__EXERCISE OBJECTIVE__
Each line of the listing where "lists" appears should be reported.

+ + +

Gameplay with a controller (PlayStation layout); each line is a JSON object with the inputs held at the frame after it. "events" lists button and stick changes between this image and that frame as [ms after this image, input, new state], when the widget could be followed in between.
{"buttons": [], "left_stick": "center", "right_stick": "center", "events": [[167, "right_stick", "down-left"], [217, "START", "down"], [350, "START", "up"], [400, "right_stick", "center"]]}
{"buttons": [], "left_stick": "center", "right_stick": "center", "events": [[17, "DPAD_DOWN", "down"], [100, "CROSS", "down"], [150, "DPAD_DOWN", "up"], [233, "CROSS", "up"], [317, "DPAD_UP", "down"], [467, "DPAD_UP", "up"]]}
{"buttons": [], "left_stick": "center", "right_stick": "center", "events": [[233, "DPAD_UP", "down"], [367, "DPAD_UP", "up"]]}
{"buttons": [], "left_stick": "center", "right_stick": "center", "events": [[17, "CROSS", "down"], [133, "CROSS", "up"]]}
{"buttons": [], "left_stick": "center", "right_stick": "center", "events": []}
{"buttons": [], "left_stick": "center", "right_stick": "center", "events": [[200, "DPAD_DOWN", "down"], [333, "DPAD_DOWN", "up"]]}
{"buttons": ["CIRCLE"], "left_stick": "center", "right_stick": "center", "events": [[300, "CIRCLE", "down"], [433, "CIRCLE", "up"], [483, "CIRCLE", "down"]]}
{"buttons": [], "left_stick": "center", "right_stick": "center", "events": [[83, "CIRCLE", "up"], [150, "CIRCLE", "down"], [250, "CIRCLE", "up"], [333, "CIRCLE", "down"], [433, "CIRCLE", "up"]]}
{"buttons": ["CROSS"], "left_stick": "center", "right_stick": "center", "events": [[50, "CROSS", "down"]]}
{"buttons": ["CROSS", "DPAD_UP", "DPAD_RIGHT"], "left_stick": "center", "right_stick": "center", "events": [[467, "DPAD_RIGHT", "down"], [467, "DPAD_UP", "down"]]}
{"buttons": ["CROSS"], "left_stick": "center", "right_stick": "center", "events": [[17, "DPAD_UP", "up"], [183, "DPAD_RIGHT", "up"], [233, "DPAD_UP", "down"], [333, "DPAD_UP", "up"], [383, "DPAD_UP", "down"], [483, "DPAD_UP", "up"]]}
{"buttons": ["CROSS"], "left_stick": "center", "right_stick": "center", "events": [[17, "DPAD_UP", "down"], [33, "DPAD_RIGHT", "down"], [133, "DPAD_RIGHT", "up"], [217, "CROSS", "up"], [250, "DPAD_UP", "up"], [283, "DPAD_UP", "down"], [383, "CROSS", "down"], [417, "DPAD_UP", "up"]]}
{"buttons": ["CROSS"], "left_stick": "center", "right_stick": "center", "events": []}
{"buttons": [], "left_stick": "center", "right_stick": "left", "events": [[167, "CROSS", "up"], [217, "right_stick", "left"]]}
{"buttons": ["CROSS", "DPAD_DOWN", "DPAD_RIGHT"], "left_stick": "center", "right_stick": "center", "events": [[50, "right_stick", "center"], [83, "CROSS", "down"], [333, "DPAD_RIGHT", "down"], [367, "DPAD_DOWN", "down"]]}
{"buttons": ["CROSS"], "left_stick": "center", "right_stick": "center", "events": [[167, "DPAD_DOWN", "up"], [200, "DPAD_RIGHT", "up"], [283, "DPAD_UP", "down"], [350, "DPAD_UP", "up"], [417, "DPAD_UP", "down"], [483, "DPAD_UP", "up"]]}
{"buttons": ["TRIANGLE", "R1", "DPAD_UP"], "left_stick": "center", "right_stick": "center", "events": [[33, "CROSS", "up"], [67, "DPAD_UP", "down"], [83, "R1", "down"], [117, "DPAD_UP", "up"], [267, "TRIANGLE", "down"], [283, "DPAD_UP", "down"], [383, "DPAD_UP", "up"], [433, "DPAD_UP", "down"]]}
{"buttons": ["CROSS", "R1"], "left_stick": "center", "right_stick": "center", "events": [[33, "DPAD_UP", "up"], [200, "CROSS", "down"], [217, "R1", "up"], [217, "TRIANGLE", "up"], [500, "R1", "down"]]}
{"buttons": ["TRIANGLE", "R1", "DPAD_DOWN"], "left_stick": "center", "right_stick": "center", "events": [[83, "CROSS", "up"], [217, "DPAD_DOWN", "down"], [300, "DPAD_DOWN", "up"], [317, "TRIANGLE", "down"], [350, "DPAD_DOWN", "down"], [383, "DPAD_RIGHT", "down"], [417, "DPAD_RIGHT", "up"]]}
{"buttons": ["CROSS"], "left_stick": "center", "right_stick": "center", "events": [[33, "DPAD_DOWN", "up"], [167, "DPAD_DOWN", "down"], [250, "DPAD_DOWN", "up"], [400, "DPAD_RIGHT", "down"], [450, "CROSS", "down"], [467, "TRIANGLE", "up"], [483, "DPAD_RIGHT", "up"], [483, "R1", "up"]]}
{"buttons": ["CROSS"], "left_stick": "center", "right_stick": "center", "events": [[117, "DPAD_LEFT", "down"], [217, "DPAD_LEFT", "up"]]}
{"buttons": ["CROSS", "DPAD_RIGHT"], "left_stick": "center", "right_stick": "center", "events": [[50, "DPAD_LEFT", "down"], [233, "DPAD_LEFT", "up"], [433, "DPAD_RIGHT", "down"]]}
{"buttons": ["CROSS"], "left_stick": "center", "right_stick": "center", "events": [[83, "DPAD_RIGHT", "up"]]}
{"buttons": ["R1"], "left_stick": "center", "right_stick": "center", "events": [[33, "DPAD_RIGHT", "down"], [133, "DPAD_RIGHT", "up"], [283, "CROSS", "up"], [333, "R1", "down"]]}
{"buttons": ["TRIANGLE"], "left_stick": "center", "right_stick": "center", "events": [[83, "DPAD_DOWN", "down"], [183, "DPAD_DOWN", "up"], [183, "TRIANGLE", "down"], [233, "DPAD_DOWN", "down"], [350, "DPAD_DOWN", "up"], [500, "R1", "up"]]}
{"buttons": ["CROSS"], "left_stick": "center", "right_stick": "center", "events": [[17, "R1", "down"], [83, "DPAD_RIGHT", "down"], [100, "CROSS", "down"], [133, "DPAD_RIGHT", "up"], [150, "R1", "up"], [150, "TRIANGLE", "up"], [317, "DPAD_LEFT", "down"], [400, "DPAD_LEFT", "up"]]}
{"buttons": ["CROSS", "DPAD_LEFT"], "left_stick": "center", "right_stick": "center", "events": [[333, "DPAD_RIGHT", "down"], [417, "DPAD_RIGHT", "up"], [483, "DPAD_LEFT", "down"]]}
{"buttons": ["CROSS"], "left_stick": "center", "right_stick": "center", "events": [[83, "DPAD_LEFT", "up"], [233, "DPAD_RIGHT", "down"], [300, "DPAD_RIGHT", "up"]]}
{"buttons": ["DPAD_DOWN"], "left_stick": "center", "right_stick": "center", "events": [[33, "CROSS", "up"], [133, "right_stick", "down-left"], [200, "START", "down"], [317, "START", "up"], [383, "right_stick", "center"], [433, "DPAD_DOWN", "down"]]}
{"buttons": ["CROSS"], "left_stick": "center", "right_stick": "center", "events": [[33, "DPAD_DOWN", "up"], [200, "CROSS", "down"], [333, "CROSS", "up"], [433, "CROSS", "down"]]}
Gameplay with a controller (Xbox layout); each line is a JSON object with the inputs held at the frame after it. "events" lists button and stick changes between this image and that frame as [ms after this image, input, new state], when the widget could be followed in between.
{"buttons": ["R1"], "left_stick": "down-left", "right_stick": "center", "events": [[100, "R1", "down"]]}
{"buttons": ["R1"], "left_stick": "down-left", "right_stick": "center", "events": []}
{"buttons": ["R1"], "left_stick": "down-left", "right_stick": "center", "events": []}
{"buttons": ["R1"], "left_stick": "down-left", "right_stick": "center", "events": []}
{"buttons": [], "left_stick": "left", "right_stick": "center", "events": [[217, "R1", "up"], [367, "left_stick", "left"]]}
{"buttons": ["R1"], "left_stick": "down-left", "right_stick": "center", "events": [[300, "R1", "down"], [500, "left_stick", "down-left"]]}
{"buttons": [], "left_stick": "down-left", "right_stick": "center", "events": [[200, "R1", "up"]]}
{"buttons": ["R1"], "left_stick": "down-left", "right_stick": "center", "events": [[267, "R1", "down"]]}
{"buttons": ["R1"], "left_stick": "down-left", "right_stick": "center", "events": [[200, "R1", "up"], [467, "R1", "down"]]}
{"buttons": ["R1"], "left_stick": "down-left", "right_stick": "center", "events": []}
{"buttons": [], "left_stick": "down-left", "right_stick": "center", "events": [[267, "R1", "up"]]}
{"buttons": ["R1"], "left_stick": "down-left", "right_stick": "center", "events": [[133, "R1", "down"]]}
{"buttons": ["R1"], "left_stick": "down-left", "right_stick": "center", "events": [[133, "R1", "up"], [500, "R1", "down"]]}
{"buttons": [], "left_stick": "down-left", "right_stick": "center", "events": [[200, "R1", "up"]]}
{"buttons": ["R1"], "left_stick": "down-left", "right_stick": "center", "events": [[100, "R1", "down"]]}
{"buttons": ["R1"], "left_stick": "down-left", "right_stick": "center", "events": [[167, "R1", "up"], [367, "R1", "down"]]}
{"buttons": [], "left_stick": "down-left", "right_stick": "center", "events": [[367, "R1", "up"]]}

+ + +

__TASK OUTPUT__
Gameplay with a controller (PlayStation layout); each line is a JSON object with the inputs held at the frame after it. "events" lists button and stick changes between this image and that frame as [ms after this image, input, new state], when the widget could be followed in between.
Gameplay with a controller (Xbox layout); each line is a JSON object with the inputs held at the frame after it. "events" lists button and stick changes between this image and that frame as [ms after this image, input, new state], when the widget could be followed in between.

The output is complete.